*** Opening of Dataset records ***
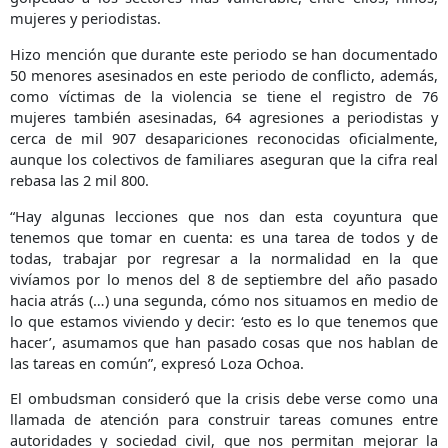
mujeres y periodistas.
Hizo mención que durante este periodo se han documentado
50 menores asesinados en este periodo de conflicto, además,
como víctimas de la violencia se tiene el registro de 76
mujeres también asesinadas, 64 agresiones a periodistas y
cerca de mil 907 desapariciones reconocidas oficialmente,
aunque los colectivos de familiares aseguran que la cifra real
rebasa las 2 mil 800.
“Hay algunas lecciones que nos dan esta coyuntura que
tenemos que tomar en cuenta: es una tarea de todos y de
todas, trabajar por regresar a la normalidad en la que
vivíamos por lo menos del 8 de septiembre del año pasado
hacia atrás (…) una segunda, cómo nos situamos en medio de
lo que estamos viviendo y decir: ‘esto es lo que tenemos que
hacer’, asumamos que han pasado cosas que nos hablan de
las tareas en común”, expresó Loza Ochoa.
El ombudsman consideró que la crisis debe verse como una
llamada de atención para construir tareas comunes entre
autoridades y sociedad civil, que nos permitan mejorar la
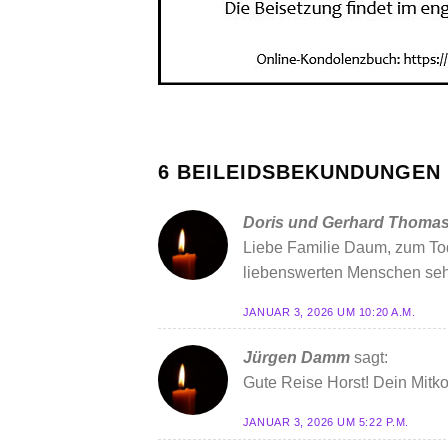
6 BEILEIDSBEKUNDUNGEN 
Doris und Gerhard Thoma
Liebe Familie Daum, zum Tode
liebenswerten Menschen seh
JANUAR 3, 2026 UM 10:20 A.M.
Jürgen Damm
sagt:
Gute Reise Horst! Dein Mit
JANUAR 3, 2026 UM 5:22 P.M.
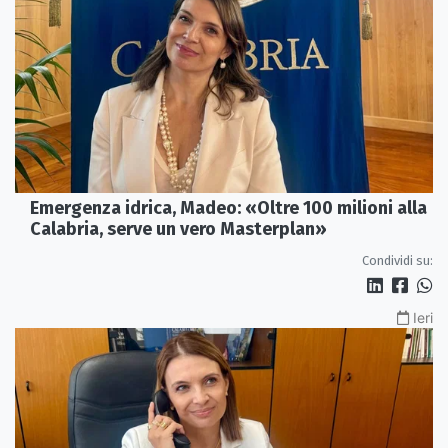
Emergenza idrica, Madeo: «Oltre 100 milioni alla
Calabria, serve un vero Masterplan»
Condividi su:
Ieri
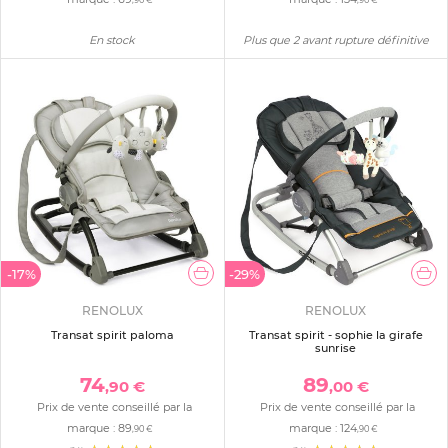
,90 €
,90 €
En stock
Plus que 2 avant rupture définitive
-17%
-29%
RENOLUX
RENOLUX
Transat spirit paloma
Transat spirit - sophie la girafe
sunrise
74
89
,90 €
,00 €
Prix de vente conseillé par la
Prix de vente conseillé par la
marque :
89
marque :
124
,90 €
,90 €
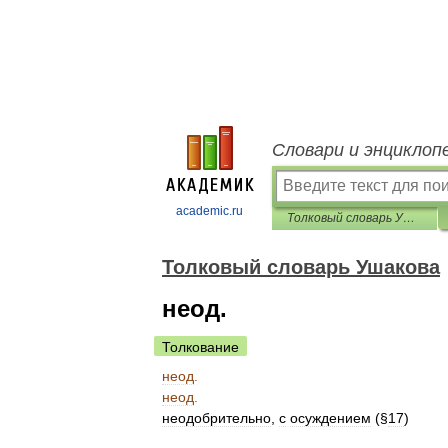
Словари и энциклоп
academic.ru
Толковый словарь Ушакова
Толковый словарь Ушакова
неод.
Толкование
неод
.
неод
.
неодобрительно
,
с
осуждением
(§
17
)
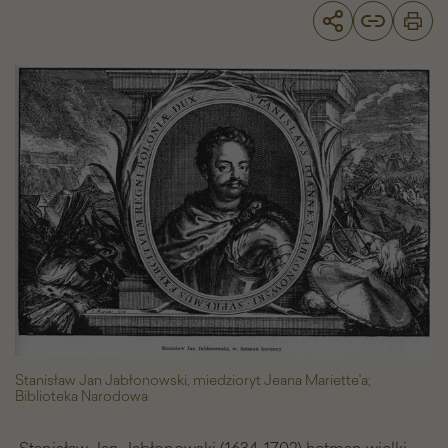
Stanisław
Jan
Jabłonowski
(1634-
1702)
-
Galeria
zdjęć
Stanisław Jan Jabłonowski, miedzioryt Jeana Mariette'a;
Biblioteka Narodowa
Stanisław Jan Jabłonowski (1634-1702) hetman wielki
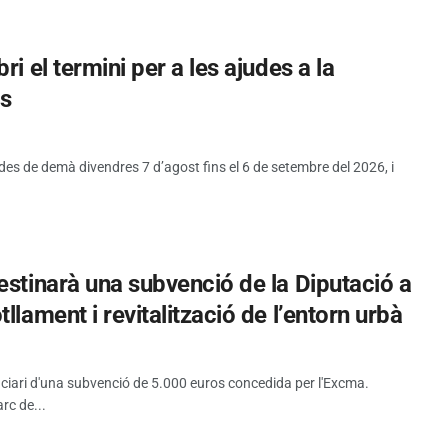
i el termini per a les ajudes a la
es
 des de demà divendres 7 d’agost fins el 6 de setembre del 2026, i
estinarà una subvenció de la Diputació a
llament i revitalització de l’entorn urbà
iciari d'una subvenció de 5.000 euros concedida per l'Excma.
rc de...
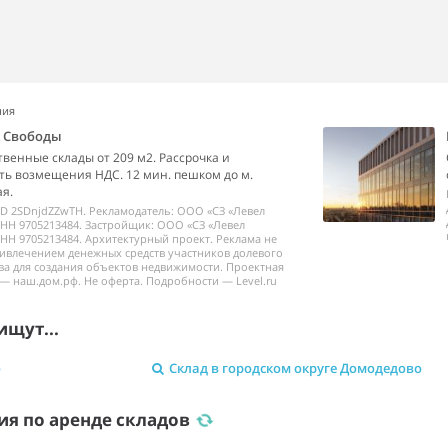
ния
k Свободы
венные склады от 209 м2. Рассрочка и
ь возмещения НДС. 12 мин. пешком до м.
я.
ID 2SDnjdZZwTH. Рекламодатель: ООО «СЗ «Левел
НН 9705213484. Застройщик: ООО «СЗ «Левел
НН 9705213484. Архитектурный проект. Реклама не
ривлечением денежных средств участников долевого
ва для создания объектов недвижимости. Проектная
— наш.дом.рф. Не оферта. Подробности — Level.ru
ищут...
о
Склад в городском округе Домодедово
я по аренде складов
*** Close of Dataset records ***
◆ **Exercise brief**:
Set down every line of text from the listing above without any change, leaving out the pictures.

◆ **Written reply**:
mujeres y periodistas.
Hizo mención que durante este periodo se han documentado
50 menores asesinados en este periodo de conflicto, además,
como víctimas de la violencia se tiene el registro de 76
mujeres también asesinadas, 64 agresiones a periodistas y
cerca de mil 907 desapariciones reconocidas oficialmente,
aunque los colectivos de familiares aseguran que la cifra real
rebasa las 2 mil 800.
“Hay algunas lecciones que nos dan esta coyuntura que
tenemos que tomar en cuenta: es una tarea de todos y de
todas, trabajar por regresar a la normalidad en la que
vivíamos por lo menos del 8 de septiembre del año pasado
hacia atrás (…) una segunda, cómo nos situamos en medio de
lo que estamos viviendo y decir: ‘esto es lo que tenemos que
hacer’, asumamos que han pasado cosas que nos hablan de
las tareas en común”, expresó Loza Ochoa.
El ombudsman consideró que la crisis debe verse como una
llamada de atención para construir tareas comunes entre
autoridades y sociedad civil, que nos permitan mejorar la
6 BEILEIDSBEKUNDUNGEN 
Doris und Gerhard Thoma
Liebe Familie Daum, zum Tode
liebenswerten Menschen seh
JANUAR 3, 2026 UM 10:20 A.M.
Jürgen Damm
sagt:
Gute Reise Horst! Dein Mit
JANUAR 3, 2026 UM 5:22 P.M.
Emergenza idrica, Madeo: «Oltre 100 milioni alla
Calabria, serve un vero Masterplan»
Condividi su:
Ieri
,90 €
,90 €
En stock
Plus que 2 avant rupture définitive
-17%
-29%
RENOLUX
RENOLUX
Transat spirit paloma
Transat spirit - sophie la girafe
sunrise
74
89
,90 €
,00 €
Prix de vente conseillé par la
Prix de vente conseillé par la
marque :
89
marque :
124
,90 €
,90 €
Словари и энциклоп
academic.ru
Толковый словарь Ушакова
Толковый словарь Ушакова
неод.
Толкование
неод
.
неод
.
неодобрительно
,
с
осуждением
(§
17
)
Stanisław
Jan
Jabłonowski
(1634-
1702)
-
Galeria
zdjęć
Stanisław Jan Jabłonowski, miedzioryt Jeana Mariette'a;
Biblioteka Narodowa
Stanisław Jan Jabłonowski (1634-1702) hetman wielki
i el termini per a les ajudes a la
es
 des de demà divendres 7 d’agost fins el 6 de setembre del 2026, i
estinarà una subvenció de la Diputació a
llament i revitalització de l’entorn urbà
iciari d'una subvenció de 5.000 euros concedida per l'Excma.
rc de...
ния
k Свободы
венные склады от 209 м2. Рассрочка и
ь возмещения НДС. 12 мин. пешком до м.
я.
ID 2SDnjdZZwTH. Рекламодатель: ООО «СЗ «Левел
НН 9705213484. Застройщик: ООО «СЗ «Левел
НН 9705213484. Архитектурный проект. Реклама не
ривлечением денежных средств участников долевого
ва для создания объектов недвижимости. Проектная
— наш.дом.рф. Не оферта. Подробности — Level.ru
ищут...
о
Склад в городском округе Домодедово
я по аренде складов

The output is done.